While four of the women tell the stories of others, Michele Gray Thaler gradually reveals her own story, acting from her wheelchair. Born in Pennsylvania, Thaler came to Israel to study and work. She married and had four children. An epidural went bad in her fifth birth and left her unable to move from the waist down. While undergoing physical therapy after the event, a religiously observant nurse encouraged her to be in touch when she was ready to go back to the mikva, which seemed distant.
“I simply wasn’t there yet,” says Thaler.
That day came. The nurse spent three hours with Thaler to help her prepare. Thaler gave birth to two additional children, and the nurse, who had been suffering from secondary infertility, got pregnant, too.

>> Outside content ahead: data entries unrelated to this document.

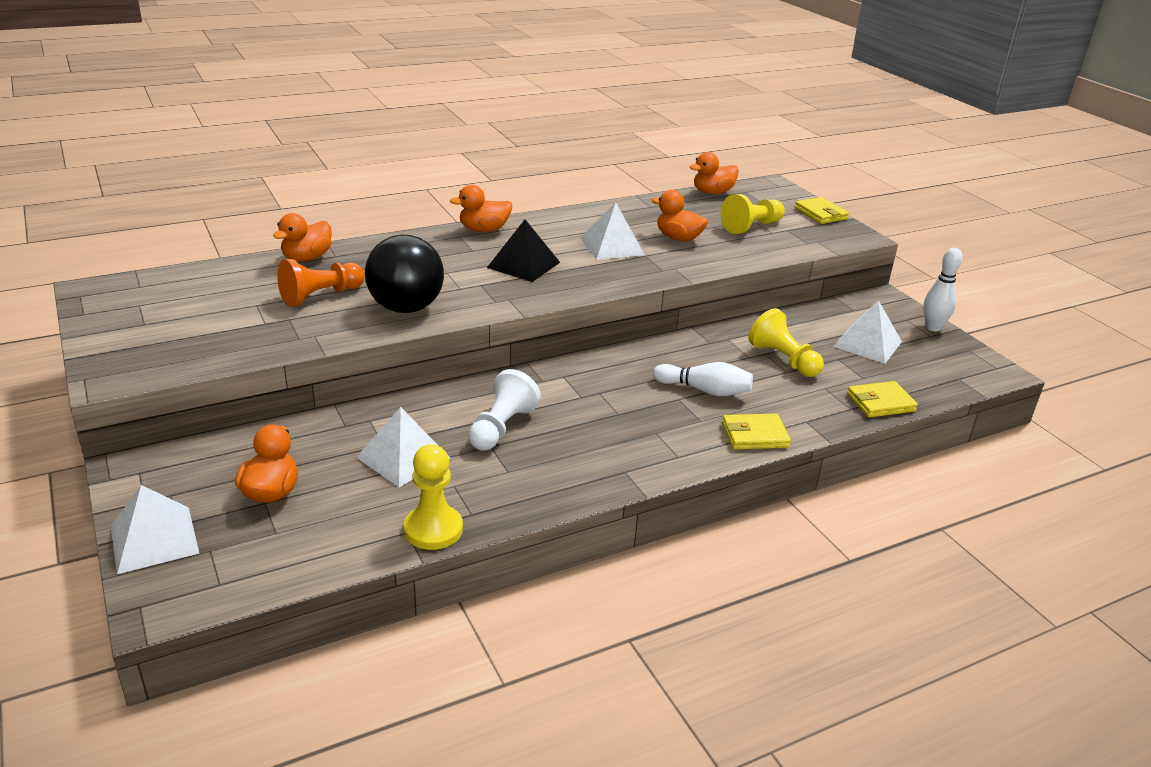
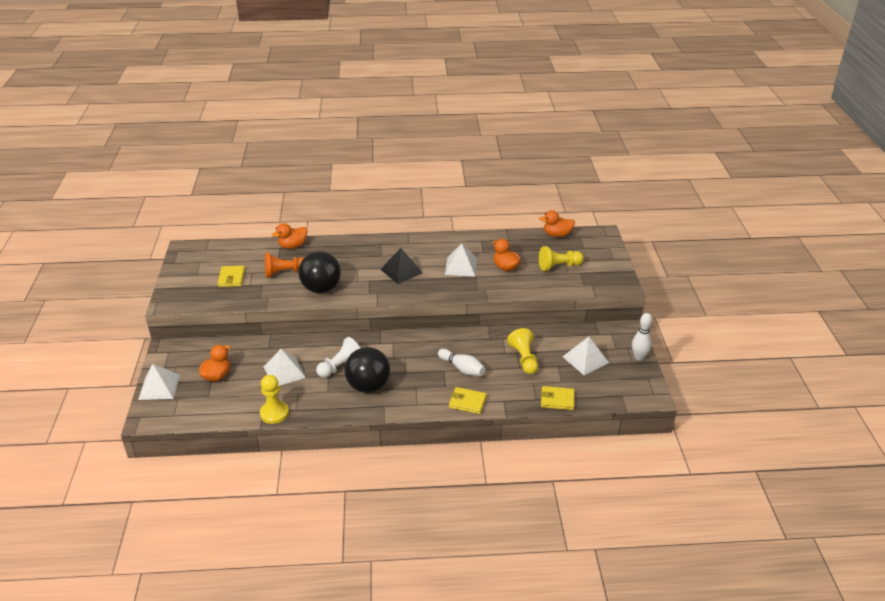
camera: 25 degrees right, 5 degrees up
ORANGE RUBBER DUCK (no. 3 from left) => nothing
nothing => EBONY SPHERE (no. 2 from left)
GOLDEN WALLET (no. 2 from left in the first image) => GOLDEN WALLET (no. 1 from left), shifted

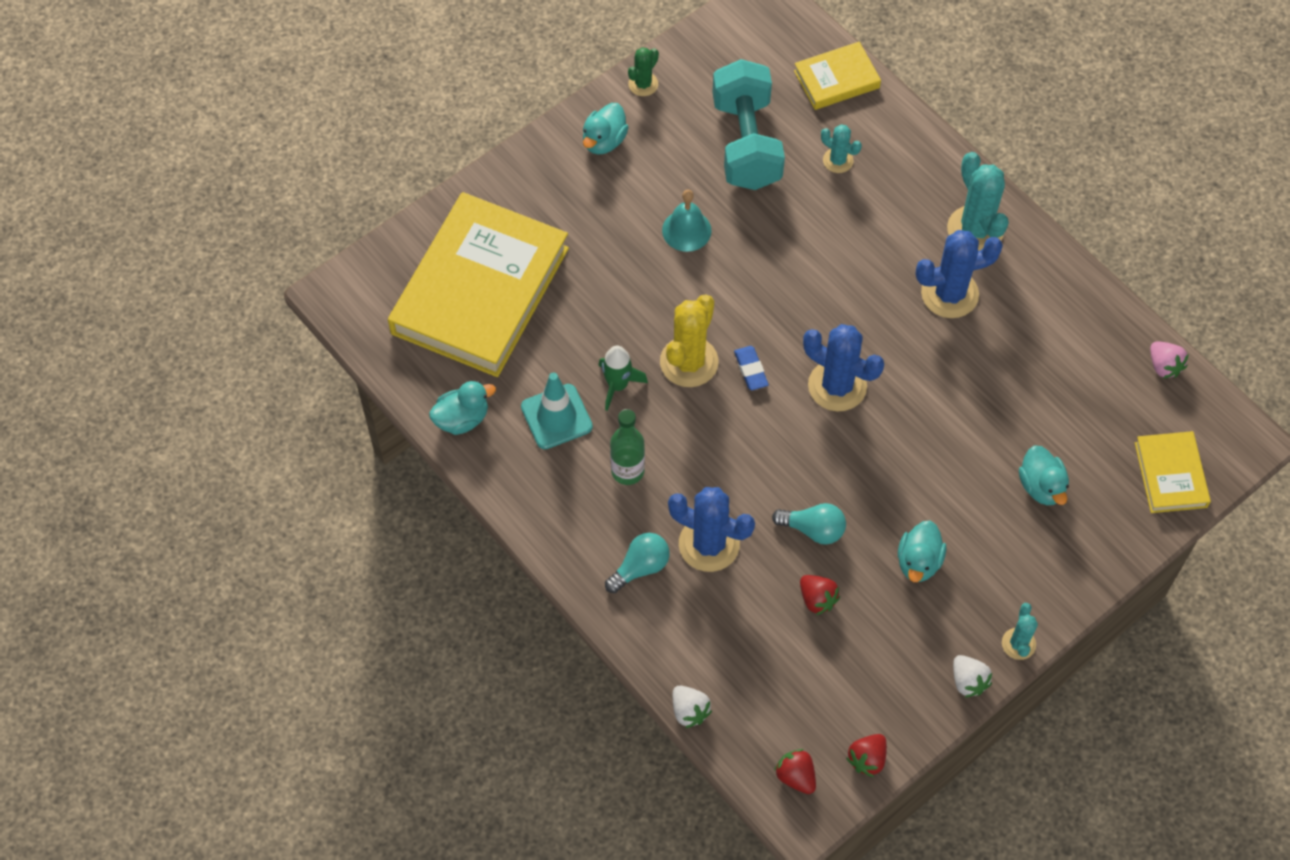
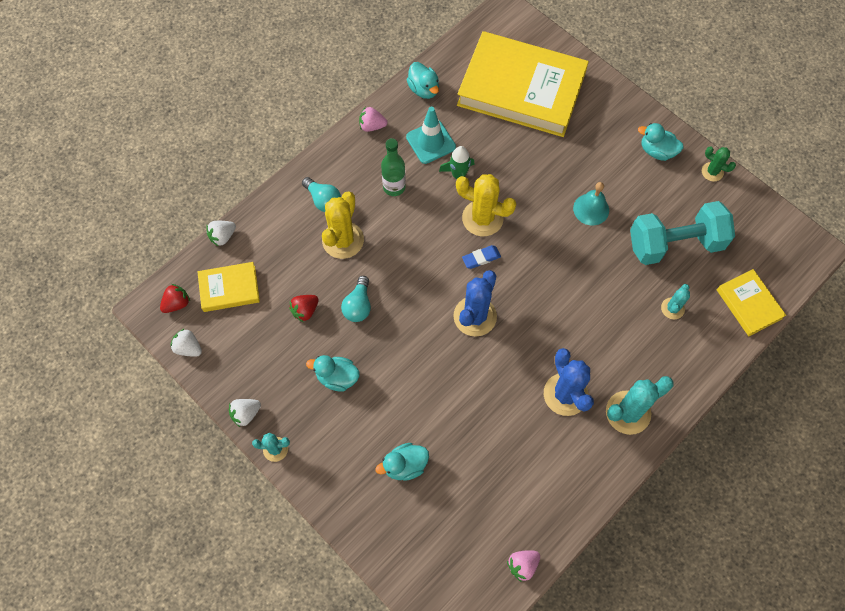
camera: 85 degrees right, 5 degrees up
nothing => PINK STRAWBERRY (no. 1 from left)
GOLDEN HARDBACK (no. 3 from left in the first image) => GOLDEN HARDBACK (no. 1 from left), shifted
ROYAL BLUE PRICKLY PLANT (no. 1 from left) => GOLDEN PRICKLY PLANT (no. 1 from left)
SCARLET STRAWBERRY (no. 3 from left) => WHITE STRAWBERRY (no. 1 from left)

When collaborators Gutterman and Greenwald asked to use Thaler’s story, she agreed if she could play the part herself.
“I didn’t want anyone portraying me as a poor soul,” she said. “I thought I could best express who I am.”
She plays herself with frankness and cheerful resignation, eliciting empathy, never pity.
Mikve lore is full of stories of women who traveled great distances or who broke holes in ice in order to immerse. Indeed, Mikva the Musical has its own take-off on this theme called “Dipping in Aruba.” But heroism comes in many forms, as you’ll see when Mikva the Musical plays in a salon near you.
The writer is the Israel director of public relations at Hadassah, the Women’s Zionist Organization of America. Her latest book is A Daughter of Many Mothers.